Mit Fabian Cancellara und Tom Boonen fehlen bei der Flandern-Rundfahrt und Paris–Roubaix die Dominatoren des letzten Jahrzehnts.
Die beiden Frühjahres-Classiques Flandern-Rundfahrt und Paris–Roubaix kannten in den vergangenen Jahren nur zwei Favoriten: Fabian Cancellara und Tom Boonen. Der 34-jährige Berner und der gleichaltrige Belgier teilten sich die Siege an den beiden grossen eintägigen Pflasterstein-Rennen seit 2005 mehrheitlich unter sich auf: Bei sechs der letzten zehn Austragungen der Flandern-Rundfahrt und gar sieben Mal in Roubaix stand am Ende einer der beiden als Gewinner auf dem Podest. Nicht in diesem Jahr: Sowohl Cancellara (gebrochene Lendenwirbel) als auch Boonen (Schulterverletzung) verpassen die Pavé-Klassiker nach Stürzen verletzt.
Die Absenz der beiden Ikonen dürfte die Anatomie der Rennen an diesem und am nächsten Sonntag markant verändern. Wurde in den vergangenen Jahren jede Pedalumdrehung Boonens und vor allem Cancellaras von der Konkurrenz mit Argusaugen beobachtet, so gibt es diesmal keine klaren Topfavoriten. Die Ausgangslage ist so offen wie schon lange nicht mehr, viele Fahrer wittern die Chance auf einen Coup. «Ich erwarte ein Schachspiel auf Rädern», sagt der Brite Geraint Thomas – einer der meistgenannten unter vielen Favoriten vor der Flandern-Rundfahrt am Ostersonntag.
Die Chance ist gross, dass es in Flandern einen neuen Sieger geben wird. Als einziger Teilnehmer hat der Belgier Stijn Devolder das Rennen schon gewonnen – in den Jahren 2008 und 2009. Obwohl Devolder nach Cancellaras Ausfall im Trek-Team die Leaderrolle übernommen und diese Woche an den Drei Tagen von De Panne als Gesamtzweiter gute Form bewiesen hat, gilt der 35-Jährige als Aussenseiter.
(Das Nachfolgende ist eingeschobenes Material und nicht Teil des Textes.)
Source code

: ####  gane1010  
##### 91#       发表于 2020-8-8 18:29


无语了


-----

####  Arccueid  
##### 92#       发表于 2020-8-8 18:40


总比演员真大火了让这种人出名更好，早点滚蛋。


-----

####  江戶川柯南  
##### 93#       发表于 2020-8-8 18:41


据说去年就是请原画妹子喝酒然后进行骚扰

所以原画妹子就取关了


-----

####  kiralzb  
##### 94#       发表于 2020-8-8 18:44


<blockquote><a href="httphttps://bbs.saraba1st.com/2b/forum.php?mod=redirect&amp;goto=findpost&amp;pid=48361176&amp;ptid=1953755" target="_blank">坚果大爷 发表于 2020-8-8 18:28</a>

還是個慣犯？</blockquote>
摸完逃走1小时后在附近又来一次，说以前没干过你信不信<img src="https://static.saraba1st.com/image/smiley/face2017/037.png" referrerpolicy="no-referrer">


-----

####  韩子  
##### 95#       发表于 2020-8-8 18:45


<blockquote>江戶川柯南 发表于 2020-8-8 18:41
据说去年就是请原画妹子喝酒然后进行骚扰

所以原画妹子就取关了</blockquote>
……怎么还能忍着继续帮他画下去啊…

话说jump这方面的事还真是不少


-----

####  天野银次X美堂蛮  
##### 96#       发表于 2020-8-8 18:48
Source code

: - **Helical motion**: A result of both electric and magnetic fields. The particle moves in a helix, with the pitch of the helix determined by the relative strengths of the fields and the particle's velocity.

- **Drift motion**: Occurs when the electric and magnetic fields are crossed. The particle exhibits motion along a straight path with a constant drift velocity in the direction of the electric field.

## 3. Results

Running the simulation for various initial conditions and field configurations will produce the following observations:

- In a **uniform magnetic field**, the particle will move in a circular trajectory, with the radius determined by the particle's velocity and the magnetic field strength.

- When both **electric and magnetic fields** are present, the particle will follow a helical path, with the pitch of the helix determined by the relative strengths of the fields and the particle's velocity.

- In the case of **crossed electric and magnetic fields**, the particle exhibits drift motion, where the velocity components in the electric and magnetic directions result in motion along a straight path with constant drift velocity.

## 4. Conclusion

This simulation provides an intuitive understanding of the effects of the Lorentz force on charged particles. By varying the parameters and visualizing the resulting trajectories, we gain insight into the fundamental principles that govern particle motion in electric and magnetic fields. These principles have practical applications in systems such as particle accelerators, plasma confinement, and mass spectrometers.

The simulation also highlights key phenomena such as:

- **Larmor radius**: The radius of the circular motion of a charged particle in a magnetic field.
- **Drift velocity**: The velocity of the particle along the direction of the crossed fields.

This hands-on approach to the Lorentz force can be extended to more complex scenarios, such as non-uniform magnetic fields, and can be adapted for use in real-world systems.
Stärker im Fokus steht die nächste Fahrergeneration, welche die Wachablösung bei dem Pavé-Klassiker lieber früher als später realisieren möchten. Dazu gehören insbesondere sprintstarke Puncher wie Alexander Kristoff, John Degenkolb oder Peter Sagan. Sie alle können auf einen exzellenten Endspurt vertrauen, das Tempo aber bei Bedarf auch für eine Weile im Alleingang hochhalten.
Zudem sind sie in der Lage, in den für Flandern typischen kurzen, aber steilen Steigungen (Hellingen) mitzuhalten. Während Sagan noch auf seinen ersten Sieg im einem grossen Klassiker wartet, haben Kristoff und Degenkolb die beiden letzten Austragungen von Mailand–Sanremo gewonnen. Der Norweger Kristoff setzte sich diese Woche auch bei De Panne durch und kann mit Gent-Wevelgem-Sieger Luca Paolini zudem auf einen hochkarätigen Tempomacher zählen.
Die Hoffnungen der Belgier konzentrieren sich in erster Linie auf Sep Vanmarcke und Greg van Avermaet. während Boonens Team Etixx-Quickstep mit dem letztjährigen Paris-Roubaix-Sieger Niki Terpstra, Zdenek Stybar, Matteo Trentin und Stijn Vandenbergh trotz Abwesenheit des langjährigen Captains mehrere heisse Eisen im Feuer hat.
Ein Schweizer Sieg ist nach Cancellaras Ausfall in den Klassikern nicht zu erwarten. Dank der beiden BMC-Profis Silvan Dillier und Stefan Küng sind die Perspektiven für den hiesigen Radsport für die Zeit nach Cancellara jedoch erfreulicher als auch schon – gerade was die Frühjahresklassiker angeht. Der Aargauer Dillier, der morgen als Edelhelfer für Teamcaptain van Avermaet vorgesehen ist, könnte in den kommenden Jahren insbesondere für die Flandern-Rundfahrt zu einem Siegeskandidaten werden. Der Thurgauer Neo-Profi Küng, der am Donnerstag im Zeitfahren von De Panne als Zweiter hinter Olympiasieger und Weltmeister Bradley Wiggins glänzte, dürfte in einer Woche bei Paris–Roubaix zu seinem Klassikerdebüt kommen. Einer allerdings hat es noch nicht so eilig mit dem Generationenwechsel: Für 2016 hat Cancellara nochmals eine Rückkehr aufs Pavé versprochen.